Es könne "nichts Gutes herauskommen", warnt EU-Parlamentarier Reimon. Auch Vorarlbergs Landeschef Wallner ortet eine Entwicklung, "die man nicht mittragen kann".
Die Grünen fordern einen Tag nach der Veröffentlichung bisher geheimer Dokumente über das umstrittene Freihandelsabkommen TTIP den sofortigen Abbruch der Verhandlungen. "Schon die Verhandlungsziele sind falsch", sagte EU-Parlamentarier Michel Reimon am Dienstag. "Das Abkommen ist nicht zu retten, es kann für Europa nichts Gutes herauskommen", so Reimon. Aufgrund des Verhandlungsmandats der EU-Kommission, das von allen 28 EU-Staaten unterzeichnet worden sei, stehe fest, in welche Richtung TTIP gehen soll.
Laut Reimon wollen nicht nur die Amerikaner europäische Standards bei Lebensmitteln (Stichwort Chlorhühner) und Umweltschutz aufweichen. Auch die Europäer lobbyierten für das Aufbrechen strenger amerikanischer Standards etwa am US-Automarkt. "Die europäische Industrie versucht, die hohen amerikanischen Dieselnormen zu senken. Ist das tatsächlich im europäischen Interesse?"
Im Finanzmarktbereich hätten die USA nach der Pleite der Investmentbank Lehman Brothers harte Regulierungen durchgesetzt. "Europäische Banken und Versicherungen dürfen immer noch Produkte verkaufen, die in den USA seit 2008/09 verboten oder streng reguliert sind", so Reimon. Und auch zum streng regulierten Beschaffungsmarkt der US-Bundesstaaten ("buy local") wollten die europäischen Industriekonzerne Zugang.

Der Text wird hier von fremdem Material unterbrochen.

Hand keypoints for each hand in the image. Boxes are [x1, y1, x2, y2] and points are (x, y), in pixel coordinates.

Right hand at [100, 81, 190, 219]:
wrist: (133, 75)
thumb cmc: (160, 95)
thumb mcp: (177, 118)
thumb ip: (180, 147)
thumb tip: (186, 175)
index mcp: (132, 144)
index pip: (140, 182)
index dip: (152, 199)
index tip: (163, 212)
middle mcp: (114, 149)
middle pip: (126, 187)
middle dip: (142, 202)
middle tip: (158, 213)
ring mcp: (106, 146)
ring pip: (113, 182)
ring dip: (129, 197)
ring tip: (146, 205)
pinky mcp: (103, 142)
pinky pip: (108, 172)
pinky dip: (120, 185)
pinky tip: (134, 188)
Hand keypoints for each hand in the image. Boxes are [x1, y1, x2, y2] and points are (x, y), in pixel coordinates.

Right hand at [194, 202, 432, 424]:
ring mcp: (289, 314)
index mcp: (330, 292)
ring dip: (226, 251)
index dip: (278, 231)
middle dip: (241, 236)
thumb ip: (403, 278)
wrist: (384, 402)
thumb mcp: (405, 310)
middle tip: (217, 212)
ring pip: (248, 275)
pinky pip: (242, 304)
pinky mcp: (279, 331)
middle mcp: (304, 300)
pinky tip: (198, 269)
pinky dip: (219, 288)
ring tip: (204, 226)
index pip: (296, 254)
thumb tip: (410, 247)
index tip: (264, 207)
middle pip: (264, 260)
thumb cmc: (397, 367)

Wallner fordert Veto der Bundesregierung
Vorarlbergs Landeshauptmann Markus Wallner (ÖVP) hat am Dienstag von der Bundesregierung gefordert, ein Veto gegen TTIP in der vorliegenden Form einzulegen. Die Themen Lebensmittelwirtschaft und Landwirtschaft müssten aus dem Abkommen herausgenommen werden, verlangte Wallner. "Wenn alle Stricke reißen, muss es eine Volksabstimmung geben", so der Regierungschef.
TTIP nehme eine Entwicklung, "die man nicht mittragen kann", sagte Wallner. Er kenne niemanden, der die "amerikanische Agrar-Industrie auf dem Tisch haben will". In Vorarlberg trete man für gesunde, regionale Produktion ein. Einem Senken der Standards in Umwelt und Landwirtschaft dürfe man keinesfalls zustimmen. Hinsichtlich der vorliegenden Fassung von TTIP könne man nur die Stopptaste drücken. Es gebe genügend Sicherungsmechanismen, um ein Inkrafttreten von TTIP zu verhindern. So sei unter anderem eine Ratifizierung durch Österreich notwendig.

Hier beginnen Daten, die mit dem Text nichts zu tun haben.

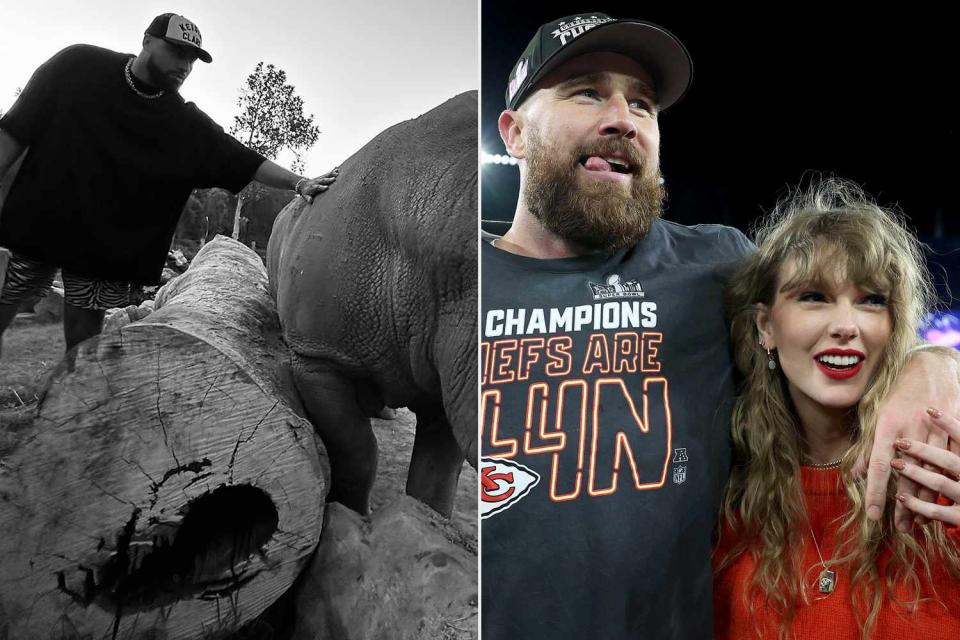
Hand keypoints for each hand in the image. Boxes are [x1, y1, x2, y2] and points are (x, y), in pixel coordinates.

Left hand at [296, 166, 338, 202]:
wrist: (302, 185)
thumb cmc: (305, 192)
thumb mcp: (305, 196)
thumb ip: (308, 198)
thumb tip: (310, 200)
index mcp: (312, 187)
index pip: (317, 187)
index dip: (321, 187)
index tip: (327, 187)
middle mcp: (316, 182)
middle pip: (322, 180)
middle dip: (328, 179)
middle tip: (334, 179)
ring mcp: (319, 178)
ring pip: (325, 176)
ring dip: (331, 174)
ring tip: (337, 173)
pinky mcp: (321, 177)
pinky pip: (327, 174)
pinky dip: (331, 171)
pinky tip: (336, 169)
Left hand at [863, 349, 959, 530]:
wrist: (930, 366)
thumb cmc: (898, 393)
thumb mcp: (878, 416)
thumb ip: (869, 447)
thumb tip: (858, 475)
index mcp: (888, 426)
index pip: (879, 466)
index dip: (876, 493)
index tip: (873, 516)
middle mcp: (912, 430)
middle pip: (909, 476)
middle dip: (905, 505)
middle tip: (900, 529)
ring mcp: (935, 431)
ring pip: (933, 473)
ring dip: (926, 500)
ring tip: (920, 522)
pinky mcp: (954, 429)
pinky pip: (951, 461)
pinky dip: (946, 482)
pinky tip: (942, 501)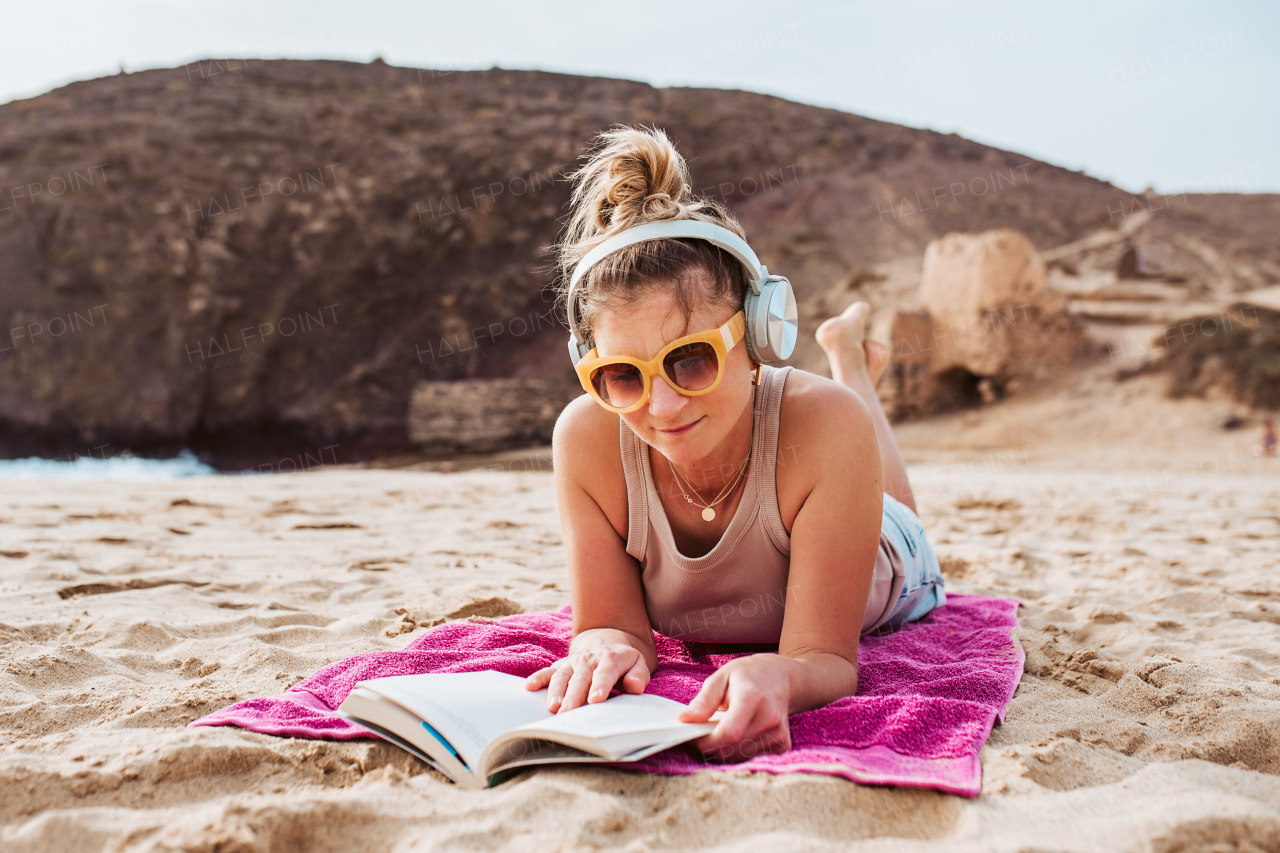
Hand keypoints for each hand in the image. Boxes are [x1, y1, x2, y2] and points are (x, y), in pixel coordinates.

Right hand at [525, 640, 650, 713]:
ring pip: (563, 676)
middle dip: (574, 696)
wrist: (608, 640)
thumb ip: (638, 675)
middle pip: (581, 679)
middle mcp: (589, 660)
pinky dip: (538, 678)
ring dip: (556, 691)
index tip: (595, 700)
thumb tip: (634, 686)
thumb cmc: (624, 660)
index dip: (600, 686)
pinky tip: (529, 687)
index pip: (605, 674)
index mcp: (610, 659)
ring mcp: (573, 662)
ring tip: (552, 707)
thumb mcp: (639, 663)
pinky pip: (549, 671)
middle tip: (568, 713)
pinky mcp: (562, 666)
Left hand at [678, 654, 792, 762]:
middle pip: (733, 748)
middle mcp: (769, 718)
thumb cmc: (748, 675)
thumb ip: (703, 701)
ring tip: (722, 729)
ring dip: (725, 749)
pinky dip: (739, 750)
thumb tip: (685, 720)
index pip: (729, 733)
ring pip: (740, 756)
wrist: (782, 678)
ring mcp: (779, 733)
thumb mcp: (721, 677)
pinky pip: (752, 757)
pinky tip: (740, 733)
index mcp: (752, 698)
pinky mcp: (783, 744)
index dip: (707, 742)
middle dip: (712, 747)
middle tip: (703, 733)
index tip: (693, 738)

Wallners Kärntner Amtskollege Peter Kaiser (SPÖ) nahm die Diskussion über TTIP zum Anlass, um auf CETA, das geplante Abkommen zwischen EU und Kanada, aufmerksam zu machen. „Im Gegensatz zu den diesbezüglich vergleichsweise in den Kinderschuhen steckenden Verhandlungen zu TTIP steht CETA kurz vor dem Abschluss. Damit droht CETA zum Trojanischen Pferd zu werden“, hielt Kaiser in einer Aussendung fest. Es dürfe nicht ohne genaueste Prüfung und Sicherung sämtlicher hoher Standards unterschrieben werden.
Neos: Regierungsproteste "reiner Populismus"
Wenn TTIP noch scheitert, dann liege das nicht am Inhalt, sondern an der Vorgehensweise der EU, sagte hingegen der Neos-Abgeordnete Michael Pock im ORF-Morgenjournal. Denn man könne nicht 28 nationale Parlamente über das Abkommen abstimmen lassen, ohne sie vorher einzubinden, und auch die EU-Bevölkerung hätte informiert werden müssen.
Auch für ihn als Parlamentarier sei das Abkommen schwer zu beurteilen, da er selber nach langer Anmeldefrist nur ein Stunde Lesezeit gewährt bekomme. Dennoch seien die jetzt von Greenpeace an die Öffentlichkeit gebrachten Inhalte "nicht zur Gänze neu". Die aktuellen Proteste österreichischer Regierungsmitglieder stuft Pock daher als "reinen Populismus" ein, denn weder Umweltminister Andrä Rupprechter noch Wirtschaftsminister Reinhold Mitterlehner (beide ÖVP) hätten sich bisher mit den Fraktionen über TTIP beraten. Auch die Ankündigungen der Präsidentschaftskandidaten, den Vertrag nicht zu unterzeichnen, sieht er nur als Wahlkampfgetöse.